Too many nested files make rule resolution harder to reason about.
2. Keep the Defaults Broad and the Overrides Specific¶
This pattern scales well:
- Put shared rules in
[*] - Override only the file types that genuinely differ
- Avoid repeating the same property in many sections
3. Prefer utf-8 and lf Unless a Tool Requires Otherwise¶
These are the least surprising defaults for modern development across macOS, Linux, CI runners, containers, and Git-hosted repositories.
4. Make Markdown an Explicit Exception¶
If your team writes documentation, blog posts, or release notes in Markdown, consider:
That avoids breaking intentional hard line breaks.

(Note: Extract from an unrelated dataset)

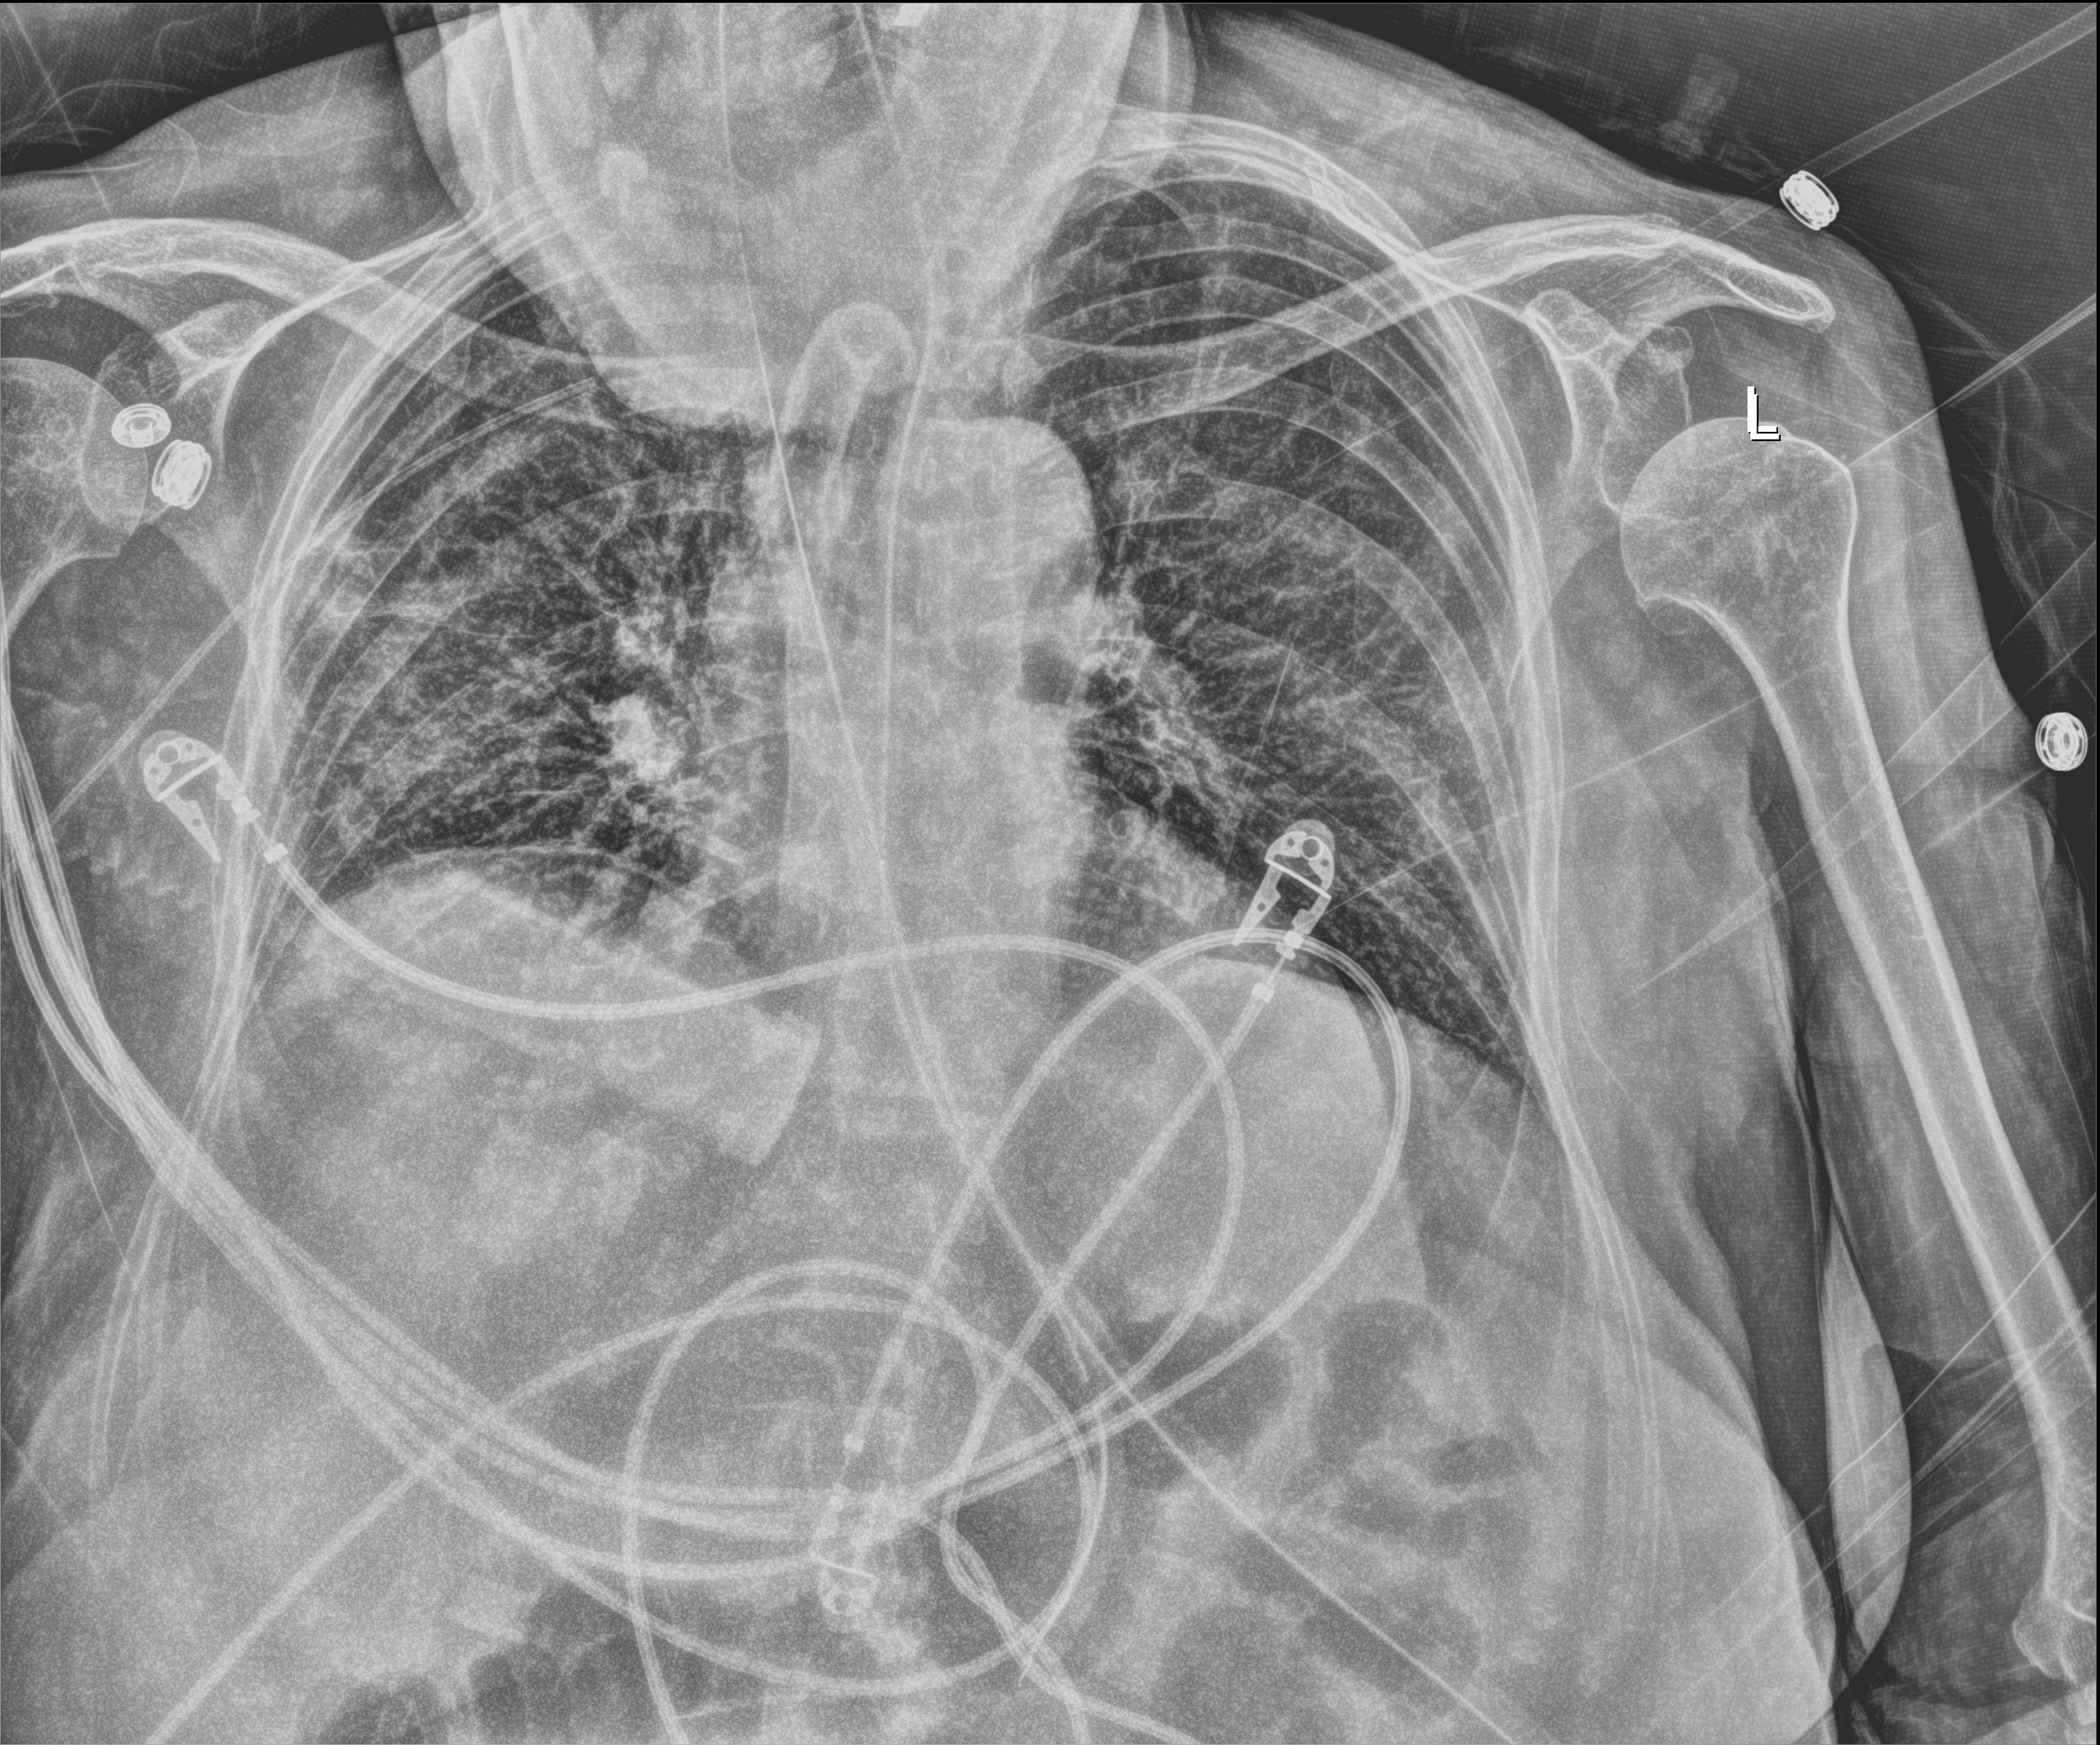
Chest radiograph, anteroposterior (AP) projection. Female patient hospitalised with COVID-19, age 75–90 years.
From the hospital-stay record, not from the radiograph (when in the stay this image was taken is not recorded): mechanically ventilated during this hospital stay: yes; length of hospital stay: 82 days.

5. Pair It with .gitattributes¶
EditorConfig tells editors how to save files. .gitattributes tells Git how to normalize and treat files in the repository. If line endings matter to your workflow, use both.
6. Pair It with pre-commit or CI Checks¶
EditorConfig is strongest when local editor behavior and automation reinforce each other. At minimum, consider pre-commit hooks or CI checks for:
- Trailing whitespace
- Final newline
- Mixed line endings
- Formatter drift
7. Document the Expectation¶
Especially for VS Code or other plugin-based editors, tell contributors that the repository uses EditorConfig and mention any required extension in your CONTRIBUTING.md or onboarding docs.
If your repository does not already have a .editorconfig, add one. Keep it short. Start with UTF-8, LF, final newline insertion, trailing whitespace trimming, and an explicit indentation rule. Then add exceptions only where the file types justify them.
EditorConfig will not end every code-style debate on its own, and it is not meant to. What it does is remove the low-value arguments and a surprising amount of diff noise before they ever reach review. That is enough to make it one of the highest-leverage tiny files in a repository.